November 16, 2020

9 Books for Native American Heritage Month

November is Native American Heritage Month, and the perfect time to pick up recent books by and about indigenous people.

 

Posted by Gwen Glazer, The New York Public Library. November 5, 2019

We've culled these nine books for all ages from several sources: recommended titles from Debbie Reese’s American Indians in Literature blog; current and previous nominees for the First Nation Communities READ; suggested titles for the NEA/Read Across America; and other experts and own voices in indigenous communities.

Plus, a bonus recommendation: An Indigenous Peoples' History of the United States by Roxanne Dunbar-Ortiz and An Indigenous Peoples' History of the United States for Young People by Jean Mendoza—great places to start for adult and teen readers alike.


Children

A Day with Yayah by Nicola Campbell, art by Julie Flett
On an outing in Nicola Valley, British Columbia, a Native American family forages for herbs and mushrooms while the grandmother passes down her language and knowledge to her young grandchildren. 

Fry Bread: A Native American Family Story by Kevin Noble Maillard, art by Juana Martinez-Neal
Using brief statements that begin "fry bread is," Maillard, who is a member of the Mekusukey band of the Seminole Nation tribe, creates a powerful meditation on the food as "a cycle of heritage and fortune." 

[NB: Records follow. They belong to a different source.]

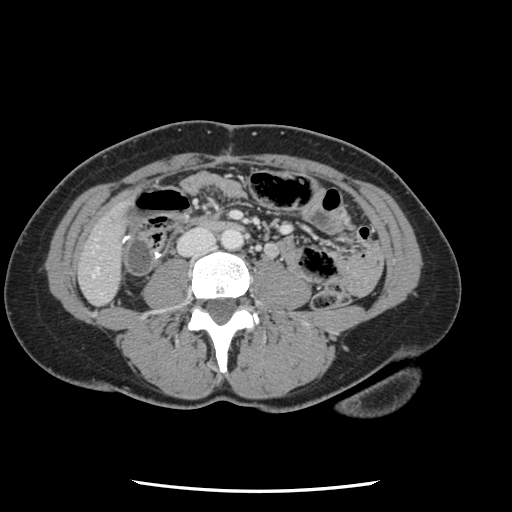
Contrast-enhanced abdominal CT, one axial slice. 120 kVp. Intravenous contrast given. Soft-tissue window (W 400 / L 40 HU). 2.5 mm slice thickness. 512 × 512 image matrix, field of view 330 × 330 mm. From the clinical record (not read from this slice): patient: male, age 73 years at operation; diagnosis: colorectal cancer liver metastases, imaged before liver resection; multiple liver metastases: yes; largest metastasis: 3.4 cm; disease in both lobes: yes.
Structures marked on this image (outlined manually by an expert reader):
- liver: bounding box <80,206,125,305> (left, top, right, bottom; pixels)
- planned liver remnant (the part of the liver to remain after resection): <80,207,125,305>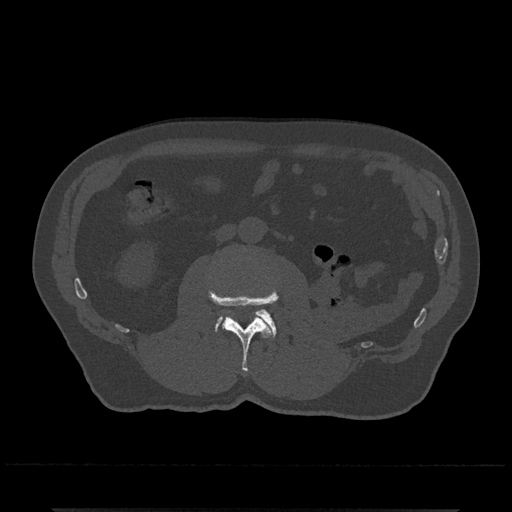
CT including the spine, one axial slice. Slice 270 of 797 in the series (ordered by position). Reconstruction kernel Br40s/3. Bone window (W 1800 / L 400 HU). 0.5 mm slice thickness. 512 × 512 image matrix, field of view 393 × 393 mm. Male patient, age 67 years. From the clinical record (not read from this slice): primary cancer: prostate.
Structures marked on this image (semi-automatic segmentation, software-assisted and operator-edited):
- L2 vertebra: bounding box (x1, y1, x2, y2) in pixels: (208, 289, 278, 372)
- L3 vertebra: (215, 309, 276, 337)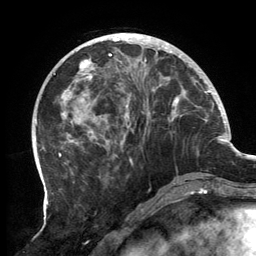
Breast MRI, one axial slice; slice 49 of 134 in the series (ordered by position); cropped to one breast; dynamic contrast-enhanced series, time point 2 of 6 at this slice position (early post-contrast); 3 T; TE 2.7 ms, TR 6.5 ms; 1.2 mm slice thickness; 256 × 256 image matrix, field of view 200 × 200 mm. Female patient.
Structures marked on this image (semi-automatic segmentation, software-assisted and operator-edited):
- enhancing-tissue mask used for the functional tumour volume (all voxels passing the contrast-enhancement thresholds inside the analysis volume; usually the tumour): bounding box <60,33,190,178> (left, top, right, bottom; pixels)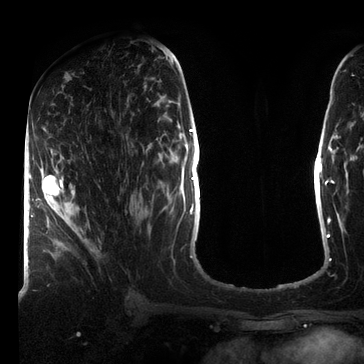
Breast MRI (dynamic contrast-enhanced), one axial slice. Position 36 of 72 along the scan axis. Cropped to one breast. Dynamic contrast-enhanced series, time point 2 of 7 at this slice position (early post-contrast). 3 T. TE 2.2 ms, TR 5.6 ms. 364 × 364 image matrix, field of view 213 × 213 mm. Female patient.
Annotated regions visible in this slice (semi-automatically segmented with operator editing):
- enhancing-tissue mask used for the functional tumour volume (all voxels passing the contrast-enhancement thresholds inside the analysis volume; usually the tumour): bounding box <36,166,67,224> (left, top, right, bottom; pixels)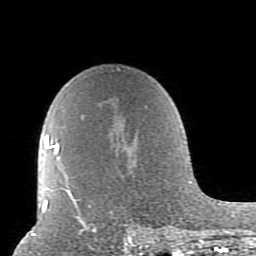
Breast MRI (dynamic contrast-enhanced), one axial slice. Position 61 of 80 along the scan axis. Cropped to one breast. Dynamic contrast-enhanced series, time point 2 of 10 at this slice position (early post-contrast). 1.5 T. TE 2.6 ms, TR 5.9 ms. 256 × 256 image matrix. Female patient.
Structures marked on this image (semi-automatically segmented with operator editing):
- enhancing-tissue mask used for the functional tumour volume (all voxels passing the contrast-enhancement thresholds inside the analysis volume; usually the tumour): box from (x=52, y=68) to (x=179, y=239) px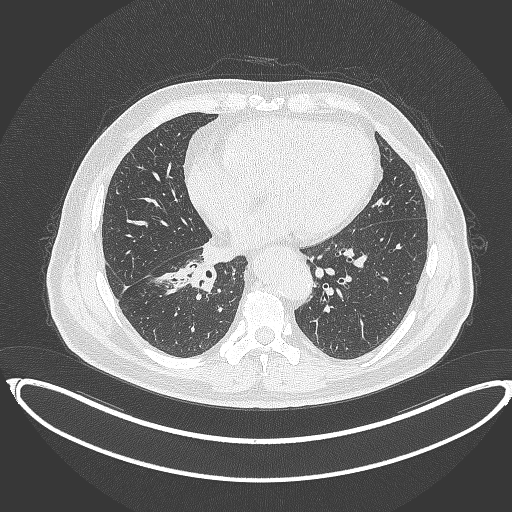
Chest CT, one axial slice. Position 161 of 387 along the scan axis. Lung window (W 1500 / L -600 HU). 1 mm slice thickness. 512 × 512 image matrix, field of view 448 × 448 mm. Patient: male, 61 years. From the clinical record (not read from this slice): clinical TNM (as recorded): T1b N1 M0.
Annotated regions visible in this slice (bounding box drawn by a radiologist):
- lung tumour (recorded histology: squamous cell carcinoma): bounding box (x1, y1, x2, y2) in pixels: (178, 257, 217, 294)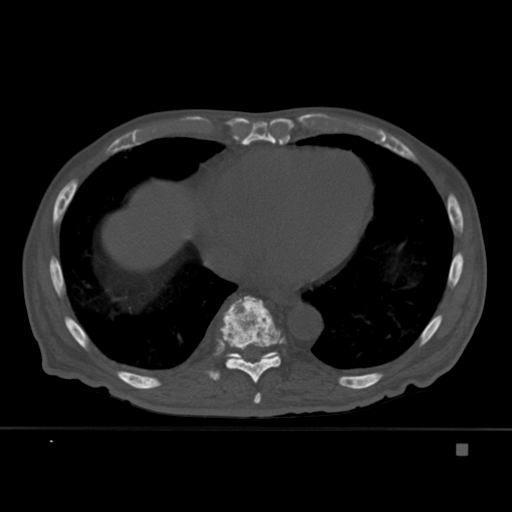
CT including the spine, one axial slice; position 245 of 451 along the scan axis; bone window (W 1800 / L 400 HU); 1.5 mm slice thickness; 512 × 512 image matrix. Male patient, age 75 years. Case-level facts recorded for this patient, not image findings: primary cancer: prostate.
Annotated regions visible in this slice (semi-automatically segmented with operator editing):
- T10 vertebra: bounding box <226,352,279,358> (left, top, right, bottom; pixels)
- T8 vertebra: <254,392,261,404>
- T9 vertebra: <207,295,286,383>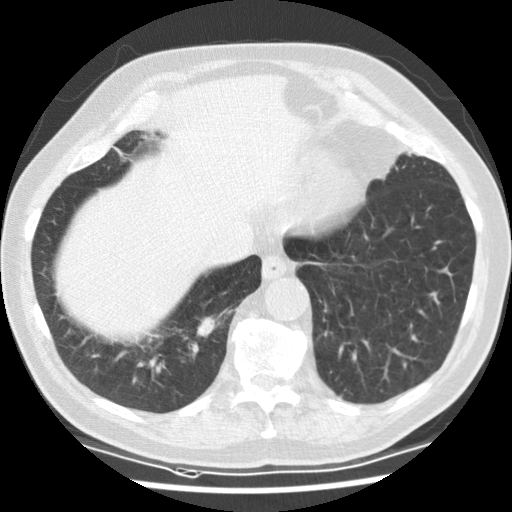
Low-dose screening chest CT, one axial slice; slice 24 of 135 in the series (ordered by position); reconstruction kernel STANDARD; 120 kVp; lung window (W 1500 / L -600 HU); 2.5 mm slice thickness; 512 × 512 image matrix, field of view 340 × 340 mm.
Structures marked on this image (expert manual segmentation):
- lesion 2 (nodule, upper lobe of right lung): bounding box <197,315,221,337> (left, top, right, bottom; pixels)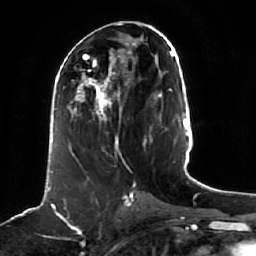
Breast MRI (dynamic contrast-enhanced), one axial slice. Slice 24 of 64 in the series (ordered by position). Cropped to one breast. Dynamic contrast-enhanced series, time point 2 of 7 at this slice position (early post-contrast). 1.5 T. TE 2.5 ms, TR 5.2 ms. 2.5 mm slice thickness. 256 × 256 image matrix, field of view 190 × 190 mm. Female patient.
Structures marked on this image (semi-automatically segmented with operator editing):
- enhancing-tissue mask used for the functional tumour volume (all voxels passing the contrast-enhancement thresholds inside the analysis volume; usually the tumour): bounding box [x1, y1, x2, y2] px = [71, 68, 123, 157]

Chester Nez and the Unbreakable Cod: A Navajo Code Talker's Story by Joseph Bruchac, art by Liz Amini-Holmes.
As a boy, Chester Nez was taught his native language and culture were useless, but he was later called on to use his Navajo language to help create an unbreakable military code during WWII.
 


Teens

The Marrow Thieves by Cherie Dimaline
In a future world ravaged by global warming, people have lost the ability to dream, and the dreamlessness has led to widespread madness. The only people still able to dream are North America's indigenous population - and it is their marrow that holds the cure for the rest of the world. But getting the marrow - and dreams - means death for the unwilling donors.

Give Me Some Truth: A Novel with Paintings by Eric Gansworth
In 1980, life is hard on the Tuscarora Reservation in upstate New York, and most of the teenagers feel like they are going nowhere. Carson Mastick dreams of forming a rock band, and Maggi Bokoni longs to create her own conceptual artwork instead of the traditional beadwork that her family sells to tourists—but tensions are rising between the reservation and the surrounding communities.

#NotYourPrincess: Voices of Native American Women ed. by Lisa Charleyboy and Mary Beth Leatherdale
#Not Your Princess presents an eclectic collection of poems, essays, interviews, and art that combine to express the experience of being a Native woman.
 


Adults

There, There by Tommy Orange
A multi-generational relentlessly paced story about violence and recovery, hope and loss, identity and power, dislocation and communion, and the beauty and despair are woven into the history of a nation and its people.

Moon of the Crusted Snow by Waubeshig Rice
With winter looming, a small northern Anishinaabe community goes dark. Cut off, people become passive and confused. Panic builds as the food supply dwindles. 

Seven Fallen Feathers: Racism, Death, and Hard Truths in a Northern City by Tanya Talaga
Over the span of ten years, seven high school students died in Thunder Bay, Ontario. The seven were hundreds of miles away from their families, forced to leave their reserve because there was no high school there for them to attend. Award-winning journalist Tanya Talaga delves into the history of this northern city that has come to manifest, and struggle with, human rights violations past and present against aboriginal communities.